# How do you solve x= sqrt(6x) +7?

Apr 15, 2018

$x = 10 + \sqrt{51}$

#### Explanation:

$x = \sqrt{6 x} + 7$
First let's define the domain :
$x \ge 0$
So:
$x - 7 = \sqrt{6 x}$
(x-7)²=6x
(x²-14x+49)-6x=0
x²-20x+49=0
Δ=20²-4*49
Δ=204
x=(-b+-sqrtΔ)/2a
${x}_{\text{1}} = \frac{20 - \sqrt{204}}{2}$
${x}_{\text{2}} = \frac{20 + \sqrt{204}}{2}$
${x}_{\text{1}} = \frac{20 - 2 \sqrt{51}}{2}$
${x}_{\text{2}} = \frac{20 + 2 \sqrt{51}}{2}$
${x}_{\text{1}} = 10 - \sqrt{51} < 0 \implies$ NOT a solution.
${x}_{\text{2}} = 10 + \sqrt{51}$
So : $x = 10 + \sqrt{51}$

Apr 15, 2018

$x = 10 + \sqrt{51}$

Bare with me please: this is a long solution process:

#### Explanation:

We can subtract $7$ from both sides to arrive at:

$x - 7 = \sqrt{6 x}$

We can square both sides to get:

$\textcolor{b l u e}{{\left(x - 7\right)}^{2}} = 6 x$

$= \textcolor{b l u e}{\left(x - 7\right) \left(x - 7\right)} = 6 x$

What I have in blue, we can use the highly useful mnemonic FOIL to simplify this. We simply multiply the first terms, outside terms, inside and last terms. We get:

• First terms: $x \cdot x = {x}^{2}$
• Outside terms: $x \cdot - 7 = - 7 x$
• Inside terms: $- 7 \cdot x = - 7 x$
• Last terms: $- 7 \cdot - 7 = 49$

Now, we have:

$\textcolor{b l u e}{{x}^{2} - 7 x - 7 x + 49} = 6 x$

Which can be simplified to

${x}^{2} - 14 x + 49 = 6 x$

We have a quadratic on the left, so we want to set it equal to zero to find its zeroes.
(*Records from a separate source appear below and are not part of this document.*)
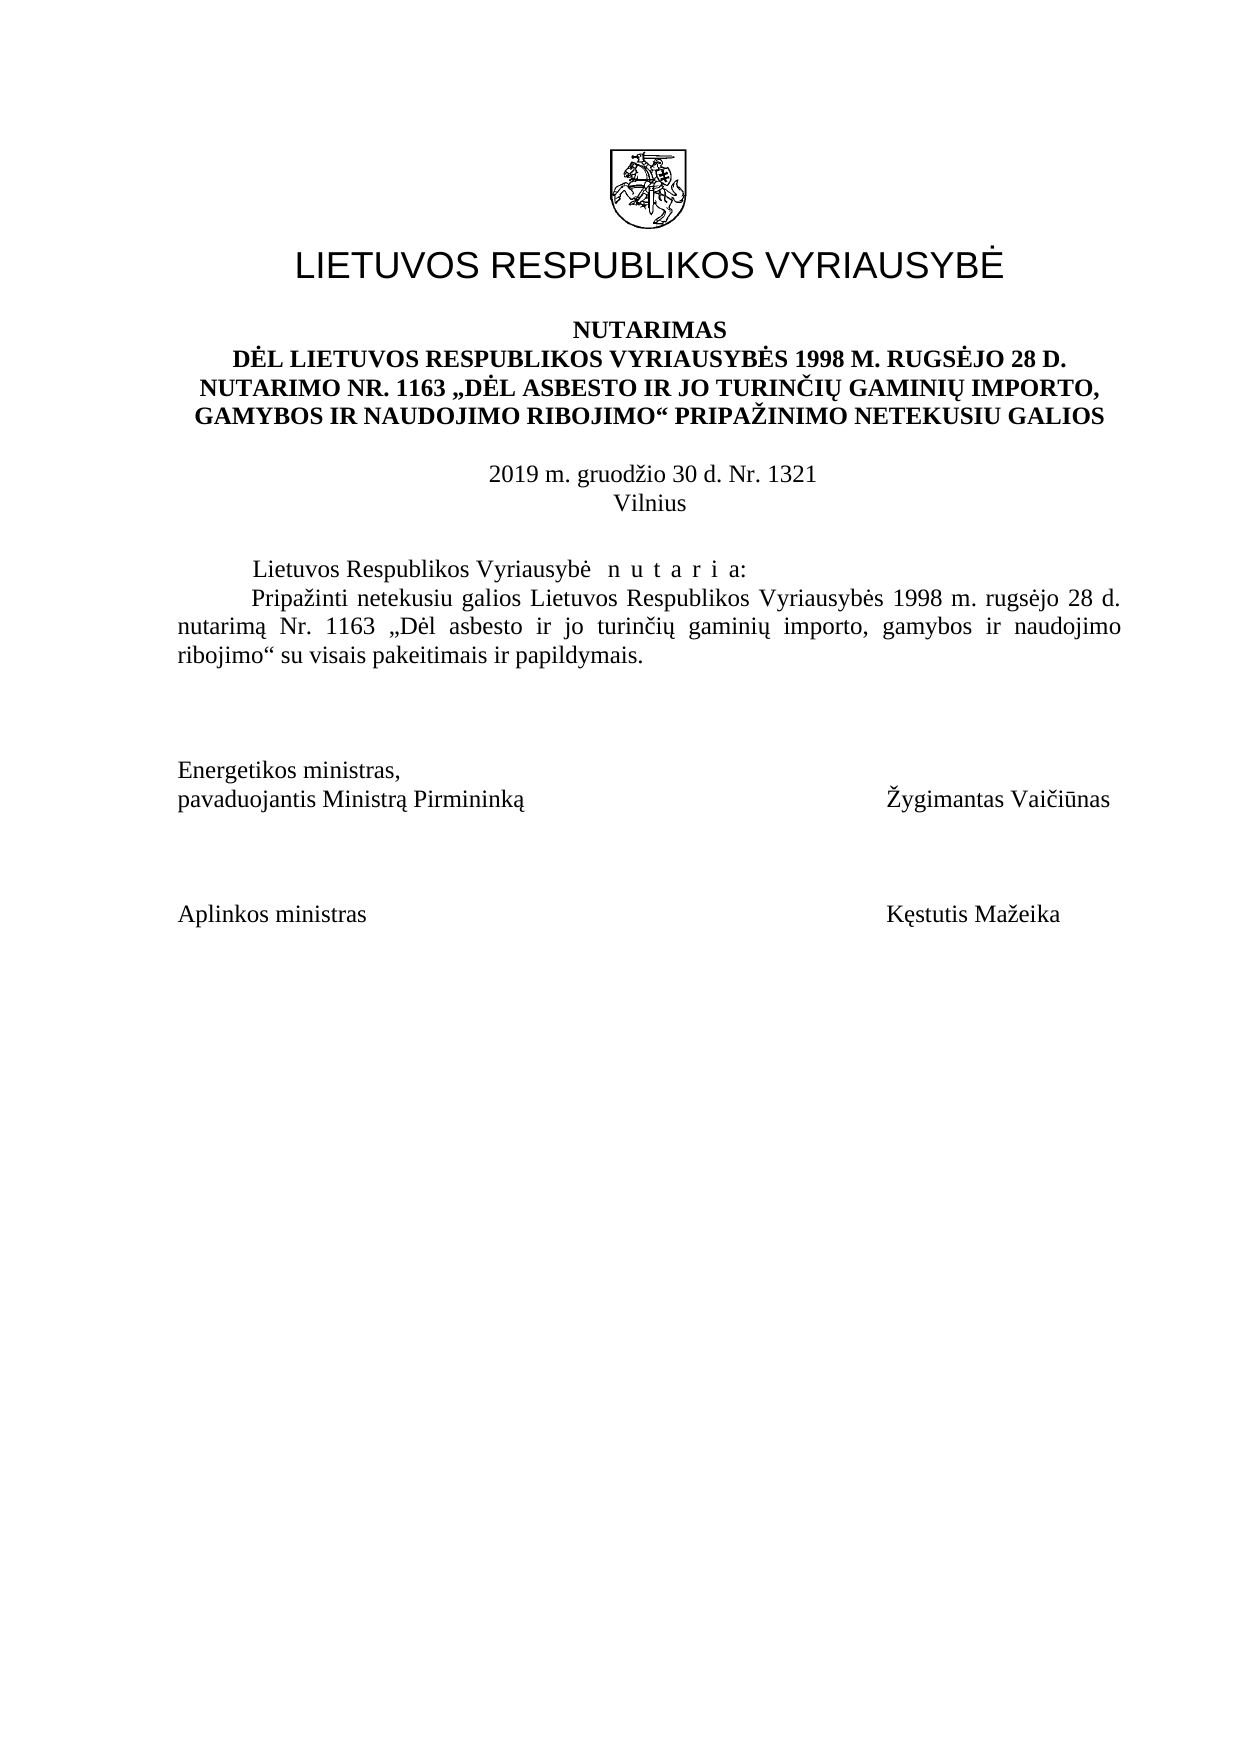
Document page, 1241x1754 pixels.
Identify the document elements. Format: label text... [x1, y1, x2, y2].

text Vilnius [177, 488, 1122, 516]
text 2019 m. gruodžio 30 d. Nr. 1321 [177, 459, 1122, 488]
text pavaduojantis Ministrą Pirmininką Žygimantas Vaičiūnas [177, 784, 1122, 813]
text Energetikos ministras, [177, 755, 1122, 784]
text Lietuvos Respublikos Vyriausybė [177, 243, 1122, 286]
text Aplinkos ministras Kęstutis Mažeika [177, 899, 1122, 928]
text DĖL LIETUVOS RESPUBLIKOS VYRIAUSYBĖS 1998 M. RUGSĖJO 28 D. NUTARIMO NR. 1163 „DĖL ASBESTO IR JO TURINČIŲ GAMINIŲ IMPORTO, GAMYBOS IR NAUDOJIMO RIBOJIMO“ PRIPAŽINIMO NETEKUSIU GALIOS [177, 344, 1122, 430]
text Lietuvos Respublikos Vyriausybė nutaria: [177, 545, 1122, 583]
text nutarimas [177, 315, 1122, 344]
text Pripažinti netekusiu galios Lietuvos Respublikos Vyriausybės 1998 m. rugsėjo 28 d. nutarimą Nr. 1163 „Dėl asbesto ir jo turinčių gaminių importo, gamybos ir naudojimo ribojimo“ su visais pakeitimais ir papildymais. [177, 583, 1122, 669]
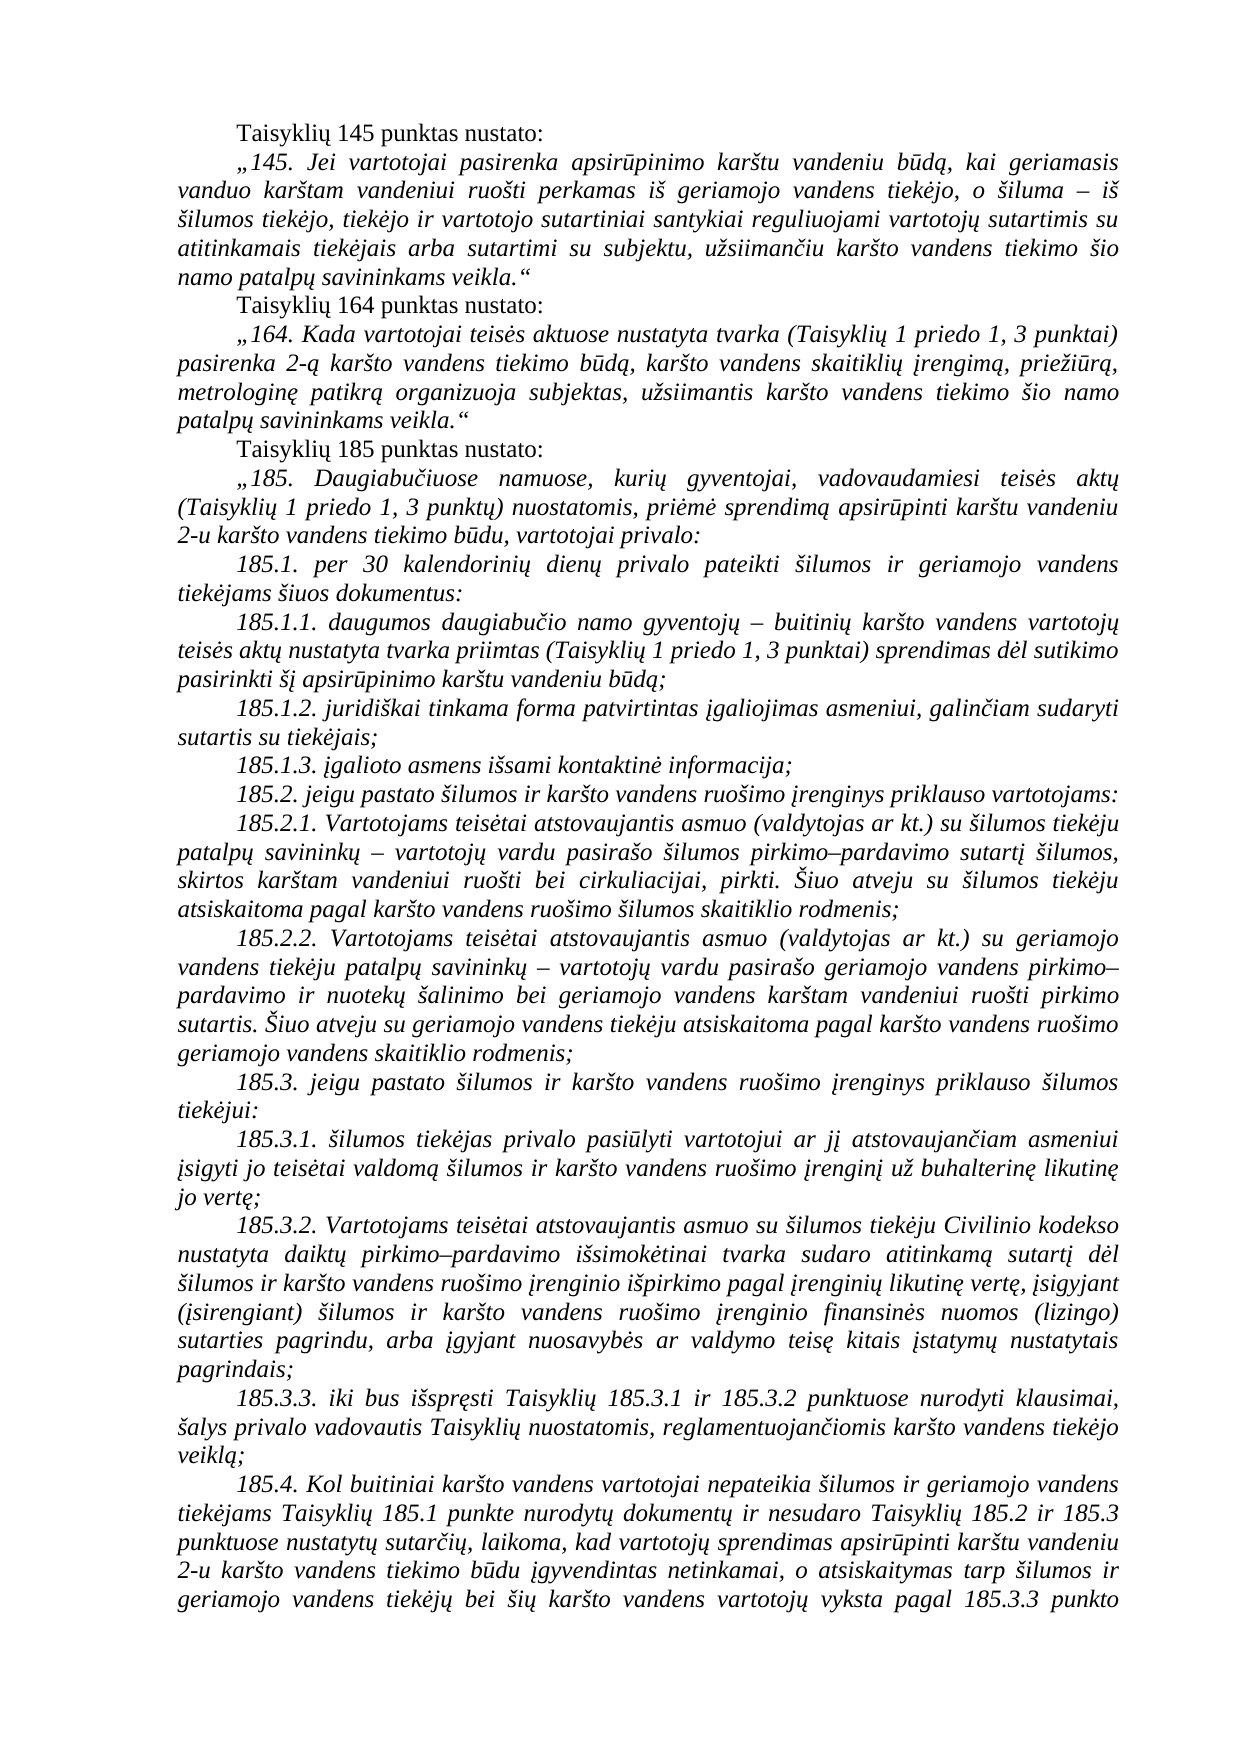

We do this by subtracting $6 x$ from both sides to get:

${x}^{2} - 20 x + 49 = 0$

The only factors of $49$ are $1 , 7$ and $49$, and neither of them, positive or negative, add up to $- 20$. We can use the quadratic formula:

$x = \frac{- b \pm \sqrt{{b}^{2} - 4 a c}}{2 a}$

where a=1, b=-20 & c=49 (in the form $a {x}^{2} + b x + c = 0$)

Plugging into the quadratic formula, we get:

$x = \frac{20 \pm \sqrt{400 - 4 \left(1 \cdot 49\right)}}{2 \cdot 1}$

Which simplifies to

$x = \frac{20 \pm \textcolor{b l u e}{\sqrt{204}}}{2}$

Because $51 \cdot 4 = 204$, we can rewrite $\textcolor{b l u e}{\sqrt{204}}$ as

$\textcolor{b l u e}{\sqrt{4} \cdot \sqrt{51}}$

Which obviously simplifies to $\textcolor{b l u e}{2 \sqrt{51}}$

Now, we have

$x = \frac{20 \pm 2 \sqrt{51}}{2}$

Every term is divisible by $2$, so we can factor a 2 out to get

$x = \frac{\textcolor{red}{10} \cancel{20} \pm \cancel{2} \sqrt{51}}{\textcolor{red}{1} \cancel{2}}$

Which is equal to

$\textcolor{red}{x = 10 \pm \sqrt{51}}$

Since our answer had a square root in it, we know the domain has to be $x \ge 0$.

$10 + \sqrt{51} > 0$, so this is a solution for $x$ but

$10 - \sqrt{51} < 0$, which is outside of the domain, so we get

$x = 10 + \sqrt{51}$

as our final solution.

This was a long solution process, but all I did was:

• Get $x$ on one side
• Square both sides to get rid of the square root
• Used FOIL to simplify the left side